Work instructions
Leaving out the pictures, return word for word the stretch of entries below from the line holding "Any variation or" through the line holding "14.3 Notwithstanding clauses".

Data extracts

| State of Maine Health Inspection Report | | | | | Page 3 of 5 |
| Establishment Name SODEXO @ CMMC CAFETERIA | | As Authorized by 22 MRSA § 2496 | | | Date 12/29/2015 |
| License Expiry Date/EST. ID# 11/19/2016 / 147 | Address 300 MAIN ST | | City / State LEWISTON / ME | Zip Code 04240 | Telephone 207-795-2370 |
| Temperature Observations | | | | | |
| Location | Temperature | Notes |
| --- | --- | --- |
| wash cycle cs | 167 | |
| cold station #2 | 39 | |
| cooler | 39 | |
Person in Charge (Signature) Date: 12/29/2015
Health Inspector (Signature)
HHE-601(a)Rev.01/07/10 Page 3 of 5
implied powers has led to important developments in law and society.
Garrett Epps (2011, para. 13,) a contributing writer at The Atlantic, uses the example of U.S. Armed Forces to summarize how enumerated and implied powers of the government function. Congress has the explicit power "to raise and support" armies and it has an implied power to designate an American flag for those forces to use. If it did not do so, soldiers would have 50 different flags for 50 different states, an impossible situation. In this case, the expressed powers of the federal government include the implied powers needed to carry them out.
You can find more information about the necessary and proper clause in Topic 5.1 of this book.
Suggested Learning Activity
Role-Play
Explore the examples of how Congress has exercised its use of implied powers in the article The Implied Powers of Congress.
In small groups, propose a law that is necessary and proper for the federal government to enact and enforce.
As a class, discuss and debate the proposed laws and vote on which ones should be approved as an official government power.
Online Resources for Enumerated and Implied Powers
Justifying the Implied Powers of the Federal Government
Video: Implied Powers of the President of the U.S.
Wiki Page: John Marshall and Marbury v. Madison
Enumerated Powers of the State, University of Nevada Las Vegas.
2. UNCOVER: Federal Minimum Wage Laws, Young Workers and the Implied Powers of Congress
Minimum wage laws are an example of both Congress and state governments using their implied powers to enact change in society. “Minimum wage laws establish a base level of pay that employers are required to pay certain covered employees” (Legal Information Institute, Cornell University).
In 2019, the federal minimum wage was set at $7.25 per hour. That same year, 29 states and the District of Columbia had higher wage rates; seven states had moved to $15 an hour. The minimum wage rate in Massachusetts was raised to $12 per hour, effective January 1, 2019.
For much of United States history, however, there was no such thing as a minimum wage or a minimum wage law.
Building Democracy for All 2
* * *
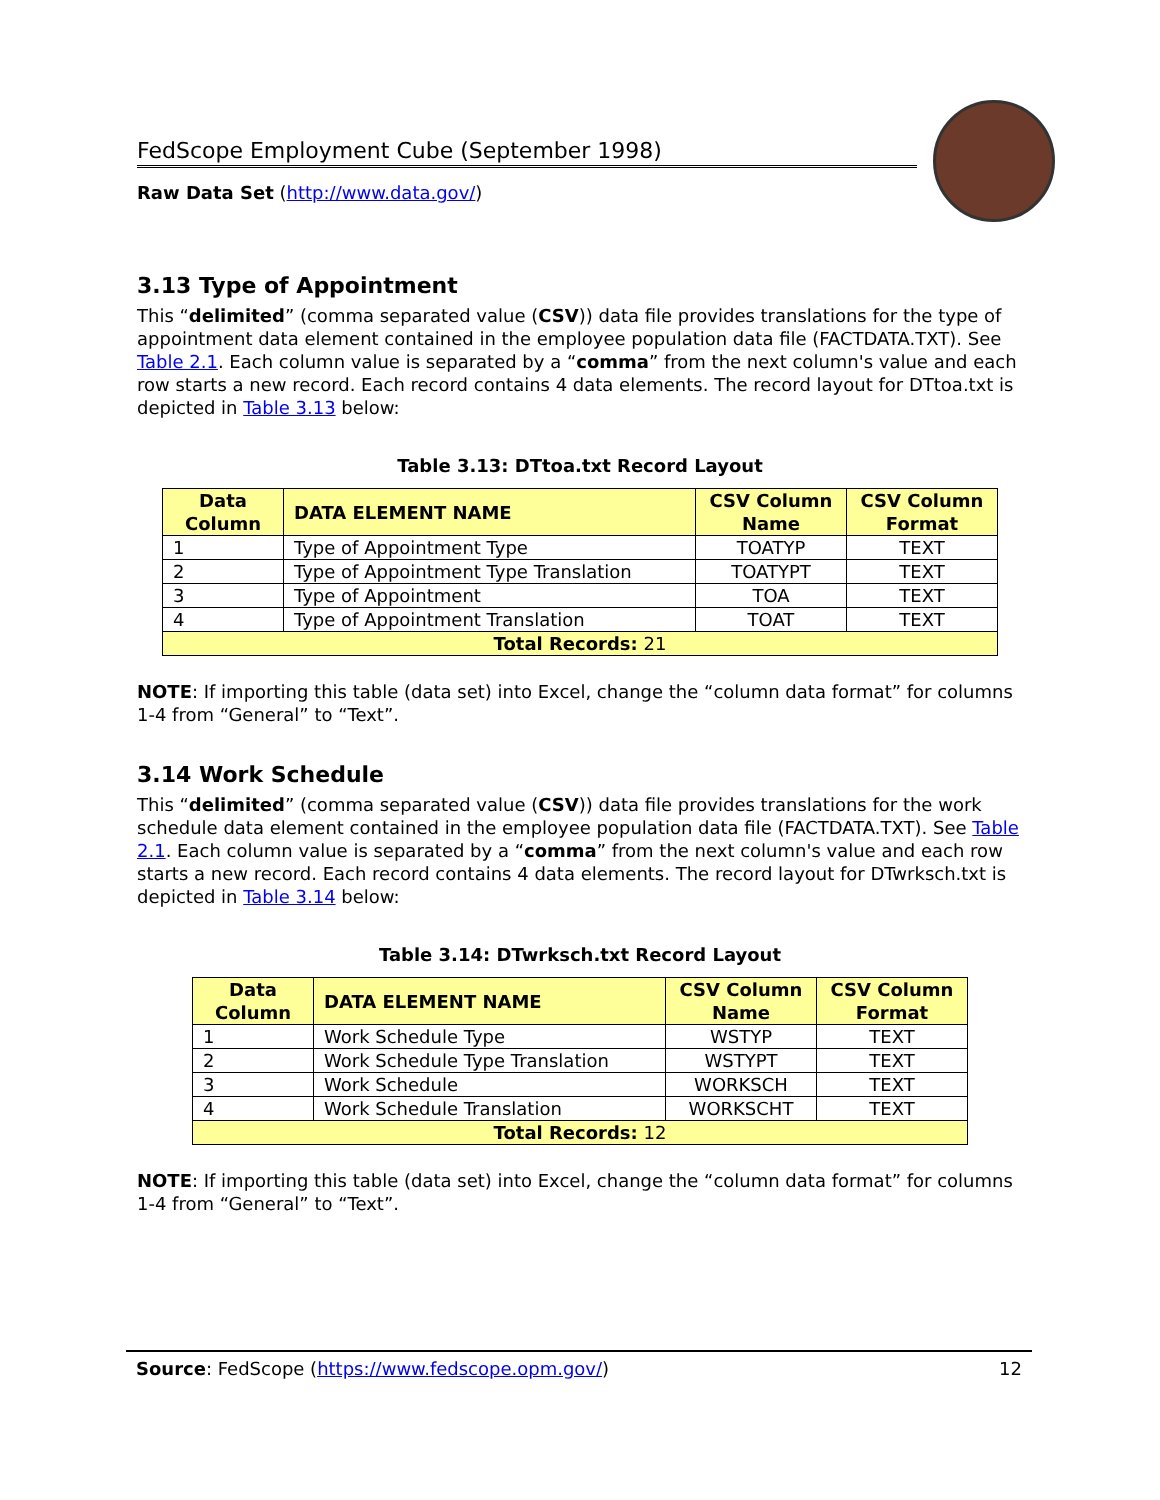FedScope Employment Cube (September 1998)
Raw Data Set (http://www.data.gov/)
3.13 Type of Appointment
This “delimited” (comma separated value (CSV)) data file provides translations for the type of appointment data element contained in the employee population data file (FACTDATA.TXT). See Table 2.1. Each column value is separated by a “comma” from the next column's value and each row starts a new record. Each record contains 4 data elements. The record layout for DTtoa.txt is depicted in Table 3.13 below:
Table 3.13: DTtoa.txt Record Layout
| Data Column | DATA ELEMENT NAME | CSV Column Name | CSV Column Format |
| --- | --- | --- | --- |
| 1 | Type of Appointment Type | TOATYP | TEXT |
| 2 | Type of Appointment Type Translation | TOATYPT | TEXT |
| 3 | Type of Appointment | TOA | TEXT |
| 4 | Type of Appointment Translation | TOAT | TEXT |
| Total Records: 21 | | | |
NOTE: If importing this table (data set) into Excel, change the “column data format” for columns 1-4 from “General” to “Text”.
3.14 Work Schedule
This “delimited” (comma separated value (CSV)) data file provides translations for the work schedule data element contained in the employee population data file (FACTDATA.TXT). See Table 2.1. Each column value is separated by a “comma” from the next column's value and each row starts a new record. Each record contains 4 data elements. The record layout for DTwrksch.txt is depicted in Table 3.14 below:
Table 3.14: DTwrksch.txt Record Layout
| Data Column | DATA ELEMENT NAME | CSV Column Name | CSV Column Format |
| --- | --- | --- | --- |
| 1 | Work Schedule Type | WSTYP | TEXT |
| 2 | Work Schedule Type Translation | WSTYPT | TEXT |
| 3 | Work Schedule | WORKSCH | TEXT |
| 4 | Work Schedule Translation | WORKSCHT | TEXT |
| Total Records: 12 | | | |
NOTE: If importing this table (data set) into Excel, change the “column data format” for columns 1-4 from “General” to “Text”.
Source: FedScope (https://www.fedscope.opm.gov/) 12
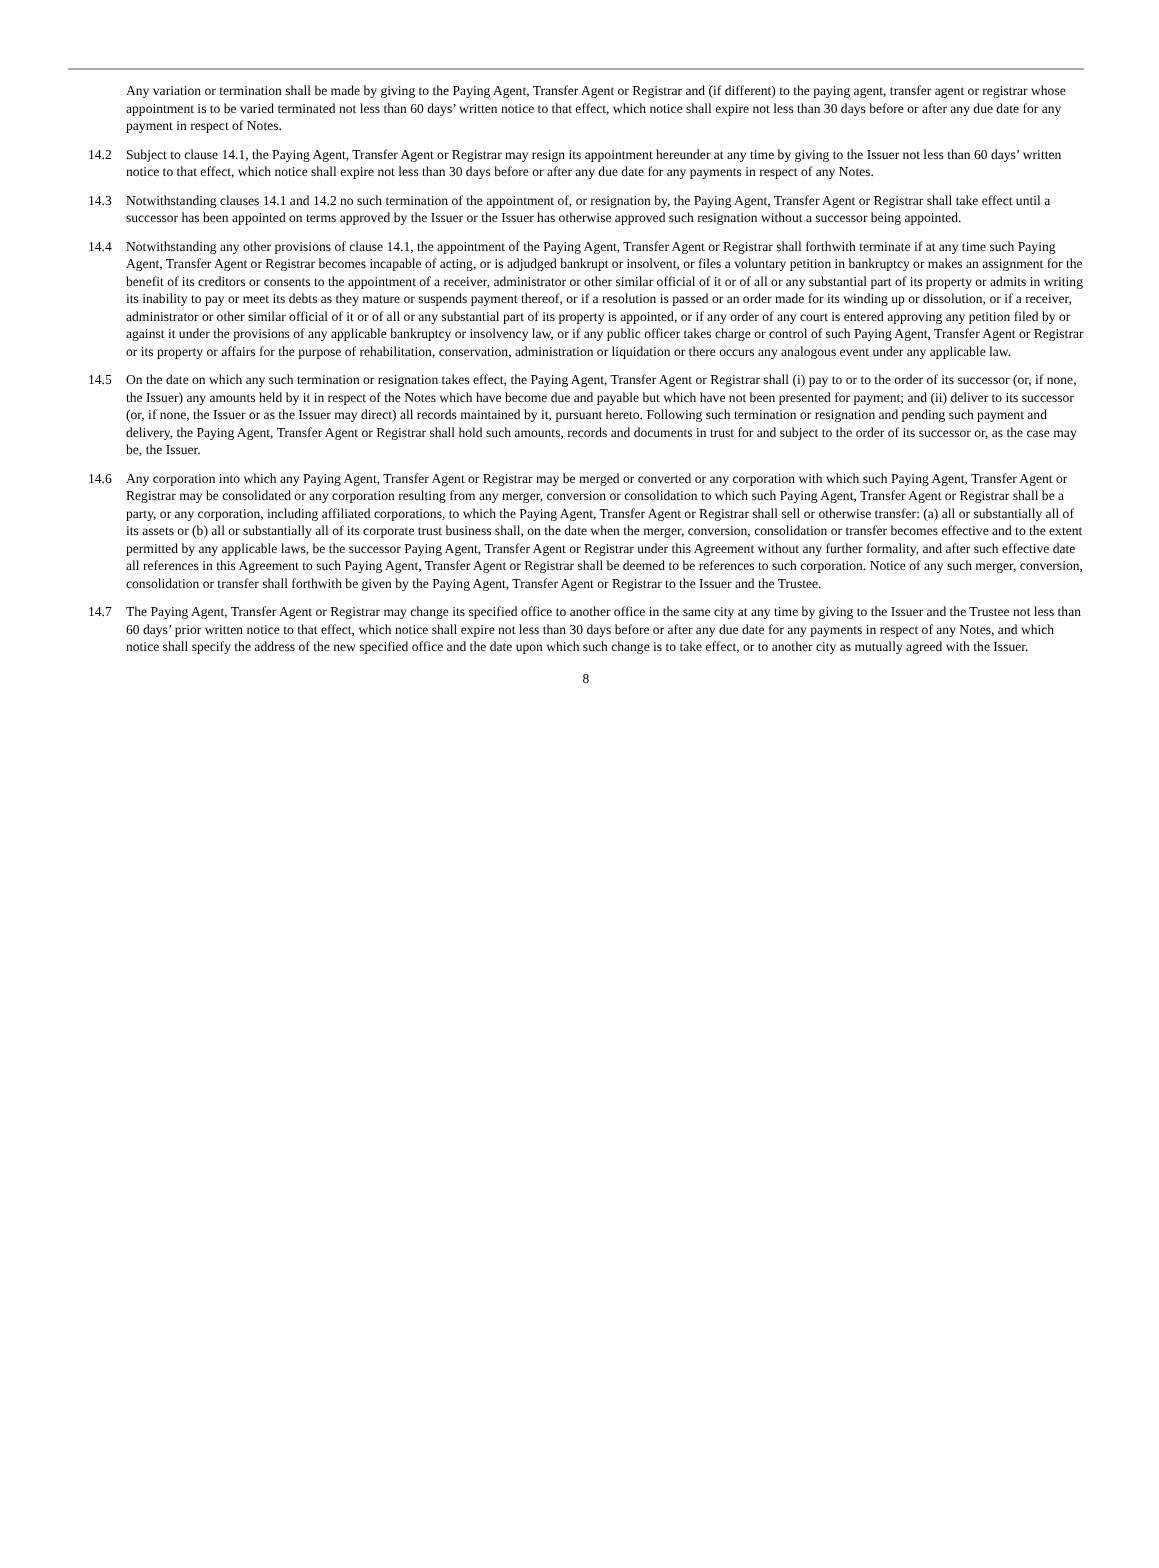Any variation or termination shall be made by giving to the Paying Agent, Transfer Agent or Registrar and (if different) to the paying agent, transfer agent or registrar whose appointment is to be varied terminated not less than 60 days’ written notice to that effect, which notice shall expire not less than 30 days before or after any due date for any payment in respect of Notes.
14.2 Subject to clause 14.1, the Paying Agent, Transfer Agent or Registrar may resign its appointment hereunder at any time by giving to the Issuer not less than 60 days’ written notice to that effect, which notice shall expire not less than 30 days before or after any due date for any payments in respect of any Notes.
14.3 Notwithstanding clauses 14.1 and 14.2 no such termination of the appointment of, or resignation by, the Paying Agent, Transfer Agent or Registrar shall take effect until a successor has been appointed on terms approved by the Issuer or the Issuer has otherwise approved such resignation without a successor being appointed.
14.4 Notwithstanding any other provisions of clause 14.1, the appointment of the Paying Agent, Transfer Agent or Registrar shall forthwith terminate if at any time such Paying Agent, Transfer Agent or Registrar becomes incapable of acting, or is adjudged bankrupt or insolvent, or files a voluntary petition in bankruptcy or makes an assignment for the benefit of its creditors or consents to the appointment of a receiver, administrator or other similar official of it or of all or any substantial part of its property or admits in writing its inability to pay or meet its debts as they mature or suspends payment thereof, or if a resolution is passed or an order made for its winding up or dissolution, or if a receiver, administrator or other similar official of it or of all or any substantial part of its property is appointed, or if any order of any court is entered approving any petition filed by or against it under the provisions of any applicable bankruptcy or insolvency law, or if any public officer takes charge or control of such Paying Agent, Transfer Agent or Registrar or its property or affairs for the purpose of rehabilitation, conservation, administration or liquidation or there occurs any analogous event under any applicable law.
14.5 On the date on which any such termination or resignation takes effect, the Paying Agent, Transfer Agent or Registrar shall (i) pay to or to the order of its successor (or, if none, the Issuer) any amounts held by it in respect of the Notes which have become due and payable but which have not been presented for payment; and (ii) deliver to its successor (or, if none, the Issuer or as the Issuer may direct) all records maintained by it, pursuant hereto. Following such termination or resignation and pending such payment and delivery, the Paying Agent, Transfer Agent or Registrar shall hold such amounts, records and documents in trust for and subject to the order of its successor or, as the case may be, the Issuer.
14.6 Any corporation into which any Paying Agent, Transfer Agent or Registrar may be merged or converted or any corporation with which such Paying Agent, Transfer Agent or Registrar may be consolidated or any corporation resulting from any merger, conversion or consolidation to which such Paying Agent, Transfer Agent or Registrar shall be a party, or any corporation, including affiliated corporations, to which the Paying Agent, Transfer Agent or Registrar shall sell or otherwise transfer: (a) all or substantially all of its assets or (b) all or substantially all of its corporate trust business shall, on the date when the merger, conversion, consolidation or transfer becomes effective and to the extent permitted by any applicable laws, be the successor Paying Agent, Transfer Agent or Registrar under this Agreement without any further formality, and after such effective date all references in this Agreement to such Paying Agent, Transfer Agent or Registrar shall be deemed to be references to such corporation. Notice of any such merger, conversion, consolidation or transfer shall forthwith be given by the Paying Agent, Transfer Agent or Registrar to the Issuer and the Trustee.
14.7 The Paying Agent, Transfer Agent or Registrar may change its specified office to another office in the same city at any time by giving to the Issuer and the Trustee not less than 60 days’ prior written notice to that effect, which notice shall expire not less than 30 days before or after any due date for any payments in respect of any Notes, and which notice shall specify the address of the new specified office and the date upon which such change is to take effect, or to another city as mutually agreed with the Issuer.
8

Answer area
Any variation or termination shall be made by giving to the Paying Agent, Transfer Agent or Registrar and (if different) to the paying agent, transfer agent or registrar whose appointment is to be varied terminated not less than 60 days’ written notice to that effect, which notice shall expire not less than 30 days before or after any due date for any payment in respect of Notes.
14.2 Subject to clause 14.1, the Paying Agent, Transfer Agent or Registrar may resign its appointment hereunder at any time by giving to the Issuer not less than 60 days’ written notice to that effect, which notice shall expire not less than 30 days before or after any due date for any payments in respect of any Notes.
14.3 Notwithstanding clauses 14.1 and 14.2 no such termination of the appointment of, or resignation by, the Paying Agent, Transfer Agent or Registrar shall take effect until a successor has been appointed on terms approved by the Issuer or the Issuer has otherwise approved such resignation without a successor being appointed.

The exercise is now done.